Entitlement and its Discontents
This week, New York Magazine’s cover features an oral history of Ms. Magazine, which is celebrating its 40th anniversary. Written by the journalist Abigail Pogrebin, who also happens to be a daughter of Ms. co-founder Letty Cottin Pogrebin, the oral history captures the recollections of all those involved in the founding of the magazine. Most striking to me was the reminder of how blatant, unapologetic, and institutionalized sexism was in the early 1970s, when “help wanted” ads were segregated by gender, married women couldn’t get credit cards in their own names, and even women’s magazines were entirely run by men. Tellingly, the feminist founders of Ms. couldn’t imagine producing the magazine without the support and permission of men. And in the early days of the magazine, they pronounced the title “M-S” because people didn’t recognized the word “Ms.”

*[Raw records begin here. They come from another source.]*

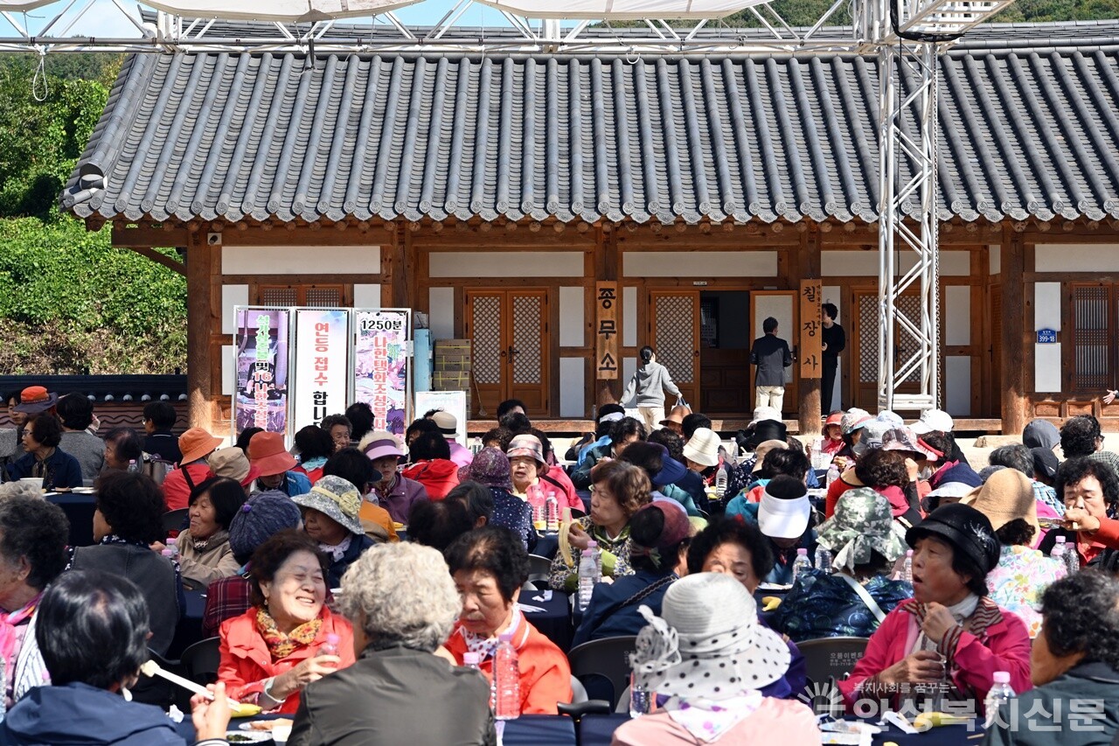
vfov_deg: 20.9
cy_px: 373
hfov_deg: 31.0
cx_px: 560
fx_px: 2020
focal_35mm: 65
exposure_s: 1/400
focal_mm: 65
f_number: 10
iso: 320
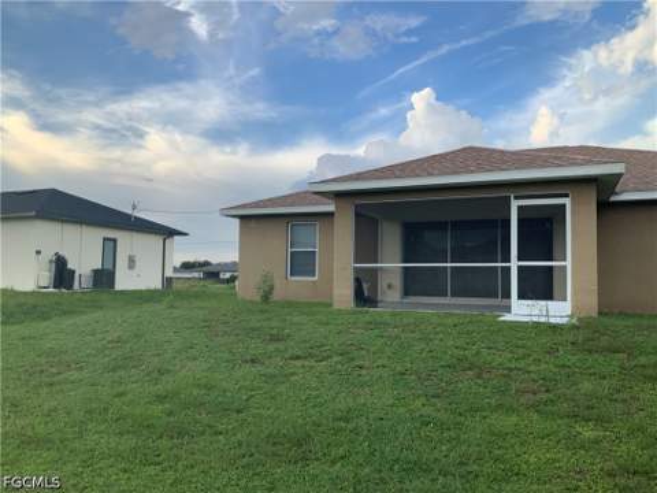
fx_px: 550
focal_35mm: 29
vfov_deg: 48.2
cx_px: 328
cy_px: 246
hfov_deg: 61.7
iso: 16
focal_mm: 3
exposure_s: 1/495
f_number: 1.8
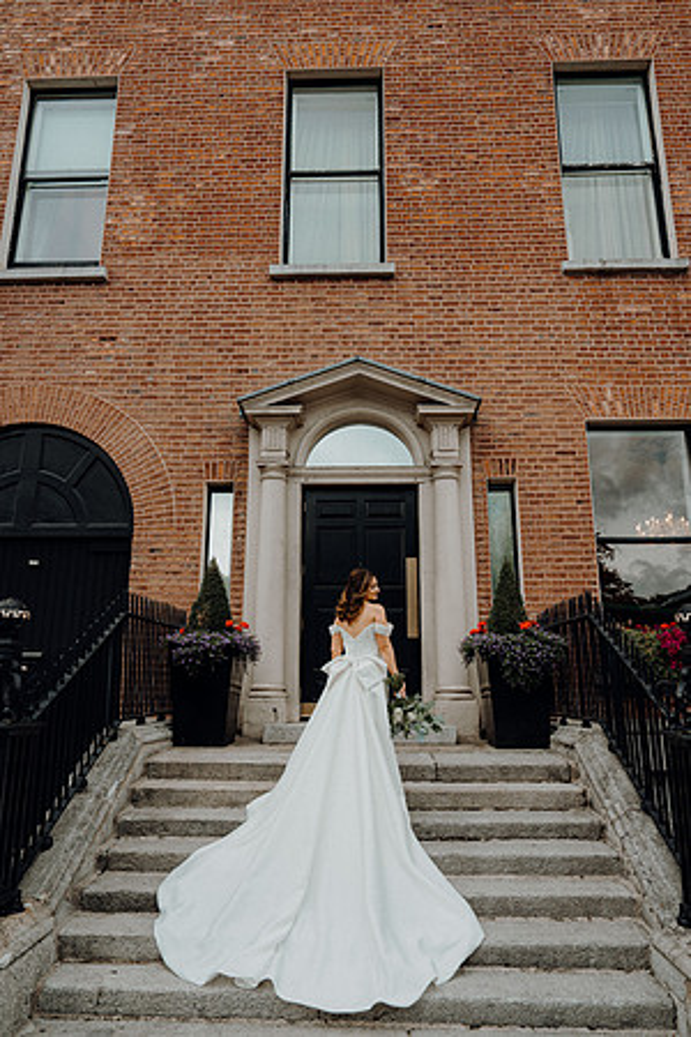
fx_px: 691
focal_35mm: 24
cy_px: 518
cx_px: 346
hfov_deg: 53.1
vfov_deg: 73.7
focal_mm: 24
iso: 125
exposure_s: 1/250
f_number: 3.5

As a historian of the women’s movement, I love pieces like this one that bring feminist history to a wide public audience and that necessarily raise the question of how change happens and what its legacy is today. So I was particularly interested in Abigail Pogrebin’s own reflections on the legacy of Ms. in an interview with the Sisterhood blog of the Forward. She said, "The enduring legacy is that we’ve forgotten the hurdles. It’s not only that we now believe that anything is possible, it’s that we think we are entitled to it. That is an enormous achievement."
Pogrebin’s words struck me in two ways: as a succinct summary of popular attitudes towards feminism, and as a potential contradiction in terms. Can forgetting be a legacy? And is entitlement – with all its negative associations – really the goal?
But as I thought more about it, I realized that entitlement can be an achievement. We get farther by believing we are entitled to something than by asking tentatively for it or by believing someone is doing us a favor by giving us what we’ve requested. Thinking in concrete, personal terms, I realized that I’m certainly raising my daughter to grow up feeling entitled to full equality.
As a historian, however, I can’t shake the disturbing feeling that entitlement and its accompanying amnesia are a mixed legacy. Sure, forgetting the hurdles that used to exist for women suggests that social change (for some) has been so complete as to render the previous state of affairs impossible even to remember. But it also erases the process that made the change and makes invisible the power of the women’s movement. Where does that leave us, as we try to move forward with the changes yet to be realized?
The danger, too, is that the entitlement felt by some people will mask the fact that this entitlement is far from universal. It should hardly be necessary to point out that there are many people in the world (even in the US) who do not feel entitled to equality and who in fact encounter many hurdles every day. Entitlement is useful if it provokes outrage on behalf of those who do not yet experience it, but I fear that more often entitlement takes the wind out of activism’s sails.
One might argue that the case of Ms. is, in fact, an example of women who were entitled in some ways (e.g. education, class, and for many, race) working to achieve greater entitlement for all women. One of the points that Pogrebin’s oral history makes clear is that Ms. was designed to introduce ordinary women to feminism rather than to cater to the radical feminist leaders (many of whom disdained the magazine as compromised and not sufficiently ideological). In that context, then, maybe it’s ok to embrace entitlement as a legacy, so long as we make an effort to resist its companion amnesia, to reject complacency, and to work harder for those who do not yet feel entitled to equality.